All up in your business
Why is SMUD helping to pay to bring Sarah Palin and Howard Deanto town? Are they hoping to develop some new source of renewable energy based on hot air?
Bites is talking, of course, about the Perspectives event put on every year by the Sacramento Metro Chamber of Commerce.
In the past, speakers have included Rush Limbaugh, the late Molly Ivins, Robert Kennedy Jr. and Karl Rove.
This year, the headliners are Palin and Dean, along with a couple of motivational-speaker types, who will no doubt pack the Sacramento Convention Center on October 15.
As a public agency, SMUD is strictly forbidden from getting involved in politics.

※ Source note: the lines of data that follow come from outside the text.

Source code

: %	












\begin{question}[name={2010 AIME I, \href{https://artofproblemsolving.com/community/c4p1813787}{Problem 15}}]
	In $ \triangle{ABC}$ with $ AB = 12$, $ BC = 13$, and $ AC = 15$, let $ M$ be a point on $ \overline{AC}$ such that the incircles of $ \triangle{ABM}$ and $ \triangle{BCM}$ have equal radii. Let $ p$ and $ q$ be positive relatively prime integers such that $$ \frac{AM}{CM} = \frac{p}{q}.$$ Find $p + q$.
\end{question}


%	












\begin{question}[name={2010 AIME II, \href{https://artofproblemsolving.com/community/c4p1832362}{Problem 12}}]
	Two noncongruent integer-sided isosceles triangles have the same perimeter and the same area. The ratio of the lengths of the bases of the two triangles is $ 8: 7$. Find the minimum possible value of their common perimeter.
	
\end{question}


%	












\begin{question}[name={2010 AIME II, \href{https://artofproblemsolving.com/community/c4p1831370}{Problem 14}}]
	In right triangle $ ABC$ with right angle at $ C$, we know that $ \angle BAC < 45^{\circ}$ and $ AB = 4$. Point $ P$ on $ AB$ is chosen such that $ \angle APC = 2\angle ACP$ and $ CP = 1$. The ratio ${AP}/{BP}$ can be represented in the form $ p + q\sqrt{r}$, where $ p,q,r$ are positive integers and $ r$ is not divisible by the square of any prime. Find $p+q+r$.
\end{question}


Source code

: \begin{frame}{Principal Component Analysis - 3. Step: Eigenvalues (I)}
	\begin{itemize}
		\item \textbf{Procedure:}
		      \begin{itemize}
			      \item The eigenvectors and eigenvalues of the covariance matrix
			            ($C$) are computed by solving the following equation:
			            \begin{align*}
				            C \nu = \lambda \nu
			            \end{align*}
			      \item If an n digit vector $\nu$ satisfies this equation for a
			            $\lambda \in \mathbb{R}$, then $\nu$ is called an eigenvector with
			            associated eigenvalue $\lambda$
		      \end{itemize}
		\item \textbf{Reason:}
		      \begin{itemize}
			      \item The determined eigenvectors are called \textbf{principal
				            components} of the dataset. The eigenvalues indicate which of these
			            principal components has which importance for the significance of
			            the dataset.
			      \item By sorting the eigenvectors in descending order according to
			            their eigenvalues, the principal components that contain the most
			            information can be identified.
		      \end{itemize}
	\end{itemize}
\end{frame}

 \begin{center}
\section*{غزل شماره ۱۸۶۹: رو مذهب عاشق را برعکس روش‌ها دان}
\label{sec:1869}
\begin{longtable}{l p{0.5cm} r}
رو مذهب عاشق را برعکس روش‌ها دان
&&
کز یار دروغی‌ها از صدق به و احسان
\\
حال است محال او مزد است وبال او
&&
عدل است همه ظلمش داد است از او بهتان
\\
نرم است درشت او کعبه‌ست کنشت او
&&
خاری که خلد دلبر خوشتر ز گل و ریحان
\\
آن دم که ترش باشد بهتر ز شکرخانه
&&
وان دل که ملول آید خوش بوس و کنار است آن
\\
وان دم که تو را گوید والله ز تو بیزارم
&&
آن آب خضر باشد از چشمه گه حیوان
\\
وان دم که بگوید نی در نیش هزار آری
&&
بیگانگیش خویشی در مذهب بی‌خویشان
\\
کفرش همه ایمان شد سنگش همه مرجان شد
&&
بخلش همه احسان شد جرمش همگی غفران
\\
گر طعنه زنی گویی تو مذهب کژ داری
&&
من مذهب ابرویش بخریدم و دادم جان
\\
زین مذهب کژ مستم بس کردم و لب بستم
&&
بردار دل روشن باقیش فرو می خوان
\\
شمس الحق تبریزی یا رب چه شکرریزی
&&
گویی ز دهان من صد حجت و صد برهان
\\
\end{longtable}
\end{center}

Yet every year, SMUD and Sacramento Regional Transit pony up as event sponsors, helping pay the most partisan of politicians to come flap their gums for the enjoyment of Sacramento’s business elite.
This year, SMUD’s in for about $5,000, in exchange for some event tickets and the right to put up an exhibit booth during the event. Likewise, RT gives about $3,000 for the Perspectives event.
Bites doesn’t begrudge some of the event sponsors, like PG&E and The Sacramento Bee, for doing their thing. Sure, some of that money might be better spent saving somebody’s job at 21st and Q, or maybe helping to not blow up somebody’s neighborhood in San Bruno. But, whatever: Private companies can do what they want with their money.
But why drag the public into it? As a SMUD ratepayer, Bites really doesn’t want to pay Palin’s outsized speaking fee. Dean’s, either.
Officials at both agencies say the event is just good marketing. “We get name recognition and a chance to reach out across our demographic base,” said SMUD’s Chris Capra. Maybe so, though with the Perspectives minimum ticket price going for $175, Bites wonders if there aren’t more effective ways to reach likely customers.
And if public money is going to pay Palin and Dean, shouldn’t we at least get to know how much they’re getting paid?
Nope. “Our contracts are confidential,” said Hal Silliman, communications director for the Metro Chamber.
They say elephants have long memories. Well, so do the people who profit off of elephant exploitation.
The good people at Ringling Bros. and Barnum & Bailey circus apparently haven’t forgotten what happened in Sacramento last month, when the city passed, and then clumsily attempted to enforce, an ordinance requiring humane treatment of pachyderms and other performing beasts that come through town.
The circus people protested when the city officials said some of the Ringling elephants were arthritic and should give only limited performances.
They asked for a second opinion and got it. The elephants were cleared for duty, and the show went on. Good enough?
Perhaps not. The company’s lawyers have filed a public-records request with the city, demanding copies of e-mails and other correspondence that circulated around City Hall having to do with the humane-treatment law.
The fishing expedition specifically seeks e-mails to and from Interim City Manager Gus Vina and several other city officials, as well as communication between city staff and anybody associated with The Marin Humane Society, People for the Ethical Treatment of Animals, In Defense of Animals and Born Free USA.
Sounds like quite a conspiracy. Bites tried several times to reach their attorney, John T. Kennedy, to ask what Ringling Bros. was up to. A lawsuit against the city ordinance, perhaps? But Kennedy didn’t return any of Bites’ calls.
Public records, public money, but none of your business.